Shelley came by the car, surprisingly friendly given her prior aloofness, my mother overwhelming her with cordiality as she does with just about everyone, especially polite people. In addition to being polite, Shelley's a fine and talented young lady with a glamorous mane of brunette hair.

I'm on my way, with my mom and sister, to a party in the City. It's the weekend. We're talking with Shelley in the parking lot of some out of the way country club. Shelley tells me in private about her visit to her country house in Virginia.

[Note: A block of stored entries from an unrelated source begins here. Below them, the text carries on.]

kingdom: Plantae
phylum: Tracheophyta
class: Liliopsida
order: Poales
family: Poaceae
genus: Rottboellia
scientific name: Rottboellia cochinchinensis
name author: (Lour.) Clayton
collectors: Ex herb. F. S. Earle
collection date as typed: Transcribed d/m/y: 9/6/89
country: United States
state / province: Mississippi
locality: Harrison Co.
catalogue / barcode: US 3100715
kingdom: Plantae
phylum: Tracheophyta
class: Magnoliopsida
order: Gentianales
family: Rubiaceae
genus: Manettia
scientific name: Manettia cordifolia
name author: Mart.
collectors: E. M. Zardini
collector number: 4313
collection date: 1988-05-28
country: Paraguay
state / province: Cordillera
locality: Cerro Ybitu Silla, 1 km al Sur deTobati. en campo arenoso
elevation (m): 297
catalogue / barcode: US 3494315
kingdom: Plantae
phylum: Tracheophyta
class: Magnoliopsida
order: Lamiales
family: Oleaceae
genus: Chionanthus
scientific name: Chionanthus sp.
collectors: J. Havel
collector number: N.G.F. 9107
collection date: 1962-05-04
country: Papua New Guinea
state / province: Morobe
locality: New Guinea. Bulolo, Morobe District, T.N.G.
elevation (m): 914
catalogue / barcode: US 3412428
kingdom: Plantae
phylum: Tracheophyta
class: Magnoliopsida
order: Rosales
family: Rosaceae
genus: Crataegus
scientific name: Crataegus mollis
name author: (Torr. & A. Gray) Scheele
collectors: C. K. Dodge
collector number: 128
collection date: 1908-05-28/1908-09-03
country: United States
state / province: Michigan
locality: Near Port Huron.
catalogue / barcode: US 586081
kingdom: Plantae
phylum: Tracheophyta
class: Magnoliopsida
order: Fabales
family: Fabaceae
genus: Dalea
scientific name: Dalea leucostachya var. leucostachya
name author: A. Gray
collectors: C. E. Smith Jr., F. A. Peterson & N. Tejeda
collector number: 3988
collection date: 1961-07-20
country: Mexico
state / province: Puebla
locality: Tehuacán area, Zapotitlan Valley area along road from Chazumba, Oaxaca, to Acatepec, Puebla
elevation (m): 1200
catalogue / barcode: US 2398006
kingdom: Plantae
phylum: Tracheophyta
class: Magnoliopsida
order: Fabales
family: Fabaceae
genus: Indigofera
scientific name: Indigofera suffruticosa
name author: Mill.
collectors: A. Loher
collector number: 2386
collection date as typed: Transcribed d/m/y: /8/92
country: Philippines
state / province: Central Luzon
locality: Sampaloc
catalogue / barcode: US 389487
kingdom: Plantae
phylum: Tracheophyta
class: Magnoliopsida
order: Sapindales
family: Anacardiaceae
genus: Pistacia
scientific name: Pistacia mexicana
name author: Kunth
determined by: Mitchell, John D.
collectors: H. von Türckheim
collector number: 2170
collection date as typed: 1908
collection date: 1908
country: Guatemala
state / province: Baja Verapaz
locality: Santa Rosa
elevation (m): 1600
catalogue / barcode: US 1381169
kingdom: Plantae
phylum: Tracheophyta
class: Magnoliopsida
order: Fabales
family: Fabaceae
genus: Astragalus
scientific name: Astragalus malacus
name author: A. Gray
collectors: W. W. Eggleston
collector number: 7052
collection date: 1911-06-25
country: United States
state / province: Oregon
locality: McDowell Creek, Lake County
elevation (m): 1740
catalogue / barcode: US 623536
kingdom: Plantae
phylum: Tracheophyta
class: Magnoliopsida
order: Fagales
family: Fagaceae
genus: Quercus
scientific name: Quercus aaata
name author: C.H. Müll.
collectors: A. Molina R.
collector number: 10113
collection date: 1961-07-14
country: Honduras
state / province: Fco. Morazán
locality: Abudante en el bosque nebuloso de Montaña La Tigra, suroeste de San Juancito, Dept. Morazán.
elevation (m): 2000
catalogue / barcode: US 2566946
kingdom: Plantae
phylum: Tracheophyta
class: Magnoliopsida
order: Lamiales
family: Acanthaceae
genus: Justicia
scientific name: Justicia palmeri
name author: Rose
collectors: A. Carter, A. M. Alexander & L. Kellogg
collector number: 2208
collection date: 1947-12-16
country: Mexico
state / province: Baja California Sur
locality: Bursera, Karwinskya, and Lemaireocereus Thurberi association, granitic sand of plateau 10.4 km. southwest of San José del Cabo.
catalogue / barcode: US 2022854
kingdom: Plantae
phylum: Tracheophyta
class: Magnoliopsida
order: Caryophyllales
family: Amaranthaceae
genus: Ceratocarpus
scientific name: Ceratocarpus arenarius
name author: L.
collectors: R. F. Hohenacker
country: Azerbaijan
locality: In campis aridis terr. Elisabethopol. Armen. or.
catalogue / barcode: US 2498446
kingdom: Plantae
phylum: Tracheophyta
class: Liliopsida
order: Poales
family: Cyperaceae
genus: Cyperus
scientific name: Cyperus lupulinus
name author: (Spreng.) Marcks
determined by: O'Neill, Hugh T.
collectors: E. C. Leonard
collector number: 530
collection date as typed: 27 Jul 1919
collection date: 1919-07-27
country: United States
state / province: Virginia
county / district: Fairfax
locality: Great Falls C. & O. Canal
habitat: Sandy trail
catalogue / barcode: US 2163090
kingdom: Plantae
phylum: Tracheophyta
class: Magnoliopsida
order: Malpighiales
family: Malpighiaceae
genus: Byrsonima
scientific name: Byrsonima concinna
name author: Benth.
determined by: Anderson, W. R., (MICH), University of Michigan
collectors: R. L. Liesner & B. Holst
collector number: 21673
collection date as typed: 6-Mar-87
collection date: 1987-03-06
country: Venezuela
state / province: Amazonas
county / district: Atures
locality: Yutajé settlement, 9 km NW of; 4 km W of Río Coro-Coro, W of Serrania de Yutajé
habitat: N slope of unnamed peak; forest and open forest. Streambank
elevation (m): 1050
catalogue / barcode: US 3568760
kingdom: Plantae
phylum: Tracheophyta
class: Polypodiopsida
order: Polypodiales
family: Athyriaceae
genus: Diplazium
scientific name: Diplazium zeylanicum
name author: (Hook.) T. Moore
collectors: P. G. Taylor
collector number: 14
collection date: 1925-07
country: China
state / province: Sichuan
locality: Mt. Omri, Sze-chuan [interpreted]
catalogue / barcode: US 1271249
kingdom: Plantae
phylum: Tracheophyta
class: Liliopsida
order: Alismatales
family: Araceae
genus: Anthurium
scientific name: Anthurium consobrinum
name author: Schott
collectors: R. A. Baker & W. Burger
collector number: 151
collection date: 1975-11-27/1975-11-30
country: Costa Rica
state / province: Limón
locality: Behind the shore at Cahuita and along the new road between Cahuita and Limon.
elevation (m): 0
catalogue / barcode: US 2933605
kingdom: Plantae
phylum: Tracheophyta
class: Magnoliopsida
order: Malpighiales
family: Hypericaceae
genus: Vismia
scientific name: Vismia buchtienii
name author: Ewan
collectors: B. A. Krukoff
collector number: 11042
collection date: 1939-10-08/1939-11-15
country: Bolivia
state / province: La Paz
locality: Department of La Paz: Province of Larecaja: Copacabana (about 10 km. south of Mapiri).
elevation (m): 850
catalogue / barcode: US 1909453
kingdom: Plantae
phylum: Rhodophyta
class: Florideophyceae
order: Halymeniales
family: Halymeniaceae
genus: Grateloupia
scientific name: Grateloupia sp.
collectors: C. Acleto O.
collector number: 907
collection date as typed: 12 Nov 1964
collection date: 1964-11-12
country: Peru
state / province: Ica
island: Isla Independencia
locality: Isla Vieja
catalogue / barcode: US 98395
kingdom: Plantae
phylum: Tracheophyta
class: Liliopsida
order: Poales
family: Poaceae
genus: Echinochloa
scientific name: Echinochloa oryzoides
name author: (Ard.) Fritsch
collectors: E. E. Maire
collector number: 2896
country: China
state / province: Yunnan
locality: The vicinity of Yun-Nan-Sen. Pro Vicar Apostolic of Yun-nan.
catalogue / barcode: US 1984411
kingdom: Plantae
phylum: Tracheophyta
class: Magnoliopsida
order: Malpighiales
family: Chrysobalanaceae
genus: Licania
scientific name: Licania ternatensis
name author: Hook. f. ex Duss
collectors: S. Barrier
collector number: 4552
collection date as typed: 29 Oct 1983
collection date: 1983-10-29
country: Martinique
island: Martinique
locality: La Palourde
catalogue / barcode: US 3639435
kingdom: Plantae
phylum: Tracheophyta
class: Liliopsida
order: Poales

She says, "Why not come along?" Otherwise, she's going there alone.

"OK."

What a change of plans, but then my schedule is often unplanned by sudden options. Why do I jump when a stranger calls? I barely know her, but I feel as though I do. I say bye to Mom and Mon.

Conversation in Shelley's car is dry. I say "I barely know you but I feel as though I do." She gives me the vulnerable impression of a person often adored but grateful for honest company. She is otherwise quiet.

"By the way, I loved your song," I tell her. "I heard it again and its passion impressed me very much."

"Oh. That's fine."

I find her very attractive.

I think if I went to her country house again, the details would return, but I'm left with impressions of the incidents that transpired there.

PART TWO

During the early part of the visit, her idea of getaway entertainment was not in playing polite hostess to visitor, but in tormenting foreign prey, something like trapping an annoying insect and torturing it to death.

I was her inferior -- on a lower plane from the satellites whose life and death concerned her. I had been mistaken. She was not looking for a friend in me.

She wielded a steak knife and rose to the cathedral ceiling. She was vicious, but happy and fascinated as I reacted, in my final moments, to her eye piercing acrobatics.

I was nearing an anesthetized state, as if drugged, and she was the dragonfly to keep me threatened enough to remain painfully awake, even after I had taken a sleeping pill. Suddenly, she swooped and crashed on the planked floor near the couch cushions where I lay tangled in the sheets of my makeshift bed.

I shook off my coma. A Helen Keller pantomime followed.

Earthbound, she had a fit of hysterical rage. My concern went out to her. I wrapped her convulsing body in one of the white sheets I was on.

Another young lady in the house appeared to help me bring Shelley into the rustic kitchen, near a basin of water, while ignoring me. She, a grungy blond, was familiar with nursing Shelley in this condition.

As Shelley collapsed, knocking the basin to the floor, I enfolded her and tried to hold her still, holding her down. I loved her more than I could say.